The syntax of the annotations is a little different from Van Assche's approach, but the intent is clearly the same:

    void mutex_lock(struct mutex *lock) __acquires(lock);
    void mutex_unlock(struct mutex *lock) __releases(lock);

Elver's series, though, goes beyond mutexes to add annotations for spinlocks, reader-writer locks, seqlocks, single-bit spinlocks, read-copy-update, local locks, and wait/wound mutexes. In many cases, the annotations that already exist for the kernel's locking correctness validator (lockdep) have been reworked to add the needed capability declarations. There is a __guarded_by() annotation to document that a lock that must be held to access a specific structure member; its use can be seen in this patch instrumenting the kfence subsystem. The capability_unsafe() marker disables checking for a block of code. Most of the new annotations, along with documentation, can be found in this patch.
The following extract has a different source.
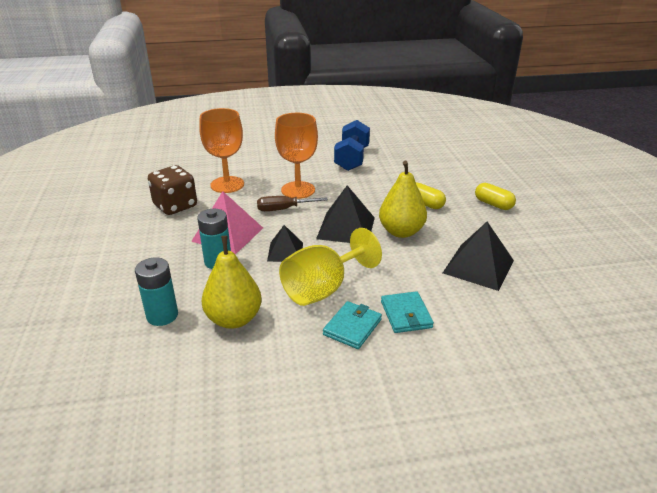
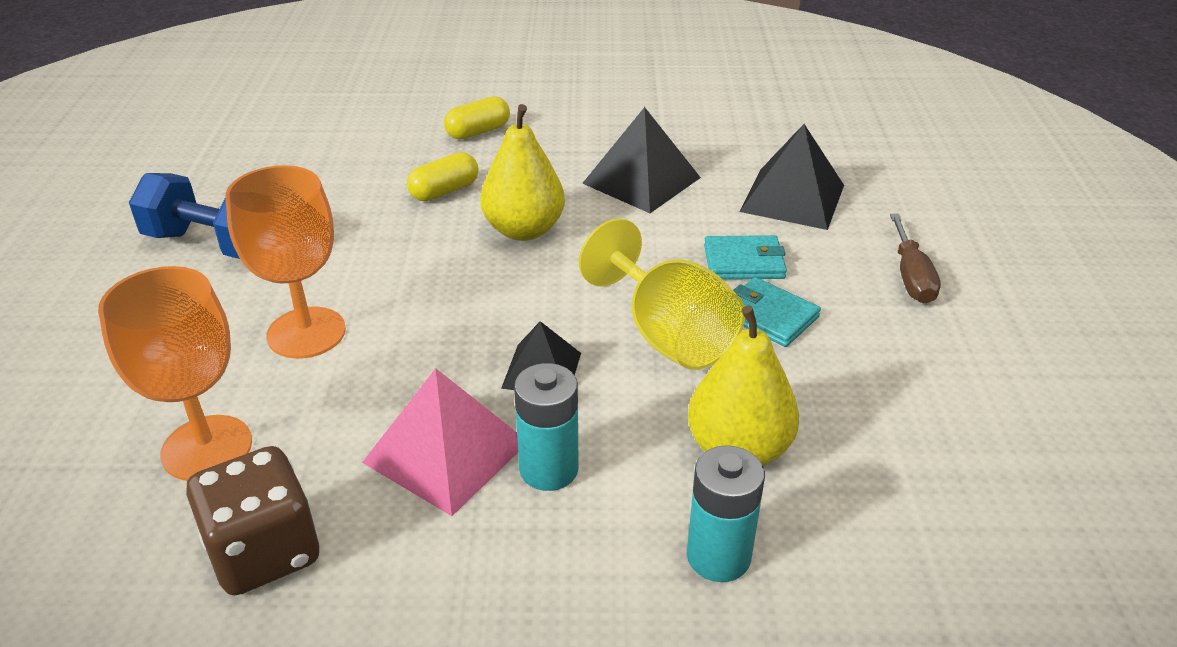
camera: 80 degrees left, 5 degrees up
brown screwdriver [257,196,328,211] -> brown screwdriver moved to [890,214,941,304]
black pyramid [316,185,375,243] -> black pyramid moved to [740,124,844,230]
The other difference found in Elver's approach is the explicit opt-in design, which allows each subsystem to enable or disable the feature. By default, any given subsystem will not be covered by this analysis; that can be changed by adding one or more lines to the subsystem's makefile:

    CAPABILITY_ANALYSIS := y
    CAPABILITY_ANALYSIS_foo := y

The first line will enable analysis for all code compiled by way of that makefile, while the second will enable it only for the compilation creating foo.o. The patch set enables the feature for a number of kernel subsystems, including debugfs, kernel fences, rhashtables, tty drivers, the TOMOYO security module, the crypto subsystem, and more.

What next?

It would appear that the community has a wealth of riches here: two competing patch sets that aim to use the same compiler feature to improve correctness checking within the kernel. Either series can increase confidence that locking is being handled correctly, and both work entirely at compile time, with no run-time overhead. The reception for this work has been quite positive, with the only open question seemingly being which series would be accepted, or whether the kernel might adopt a combination of the two.

There are no definitive answers to that question, but a clue can be found in the fact that Van Assche has been posting comments (and Reviewed-by tags) for Elver's patch set. Peter Zijlstra has also tried his hand with Elver's work in the scheduler subsystem, saying that "this is all awesome". That attempt pointed to some needed changes; it seems Zijlstra also managed to crash the Clang compiler. He later pointed out that the capability analysis works in simple cases, but for "anything remotely interesting, where you actually want the help, it falls over".

Real use in the kernel (and beyond) may well help to drive development work in the Clang community to improve this analysis feature to the point that it can be routinely used to verify locking patterns. Some of that work may need to happen before support for this kind of capability analysis can be added to the kernel. But, since it is an opt-in, compile-time feature, there may well be value to adding it relatively soon, even if it needs further work. The kernel community seems to be hungry for this kind of support.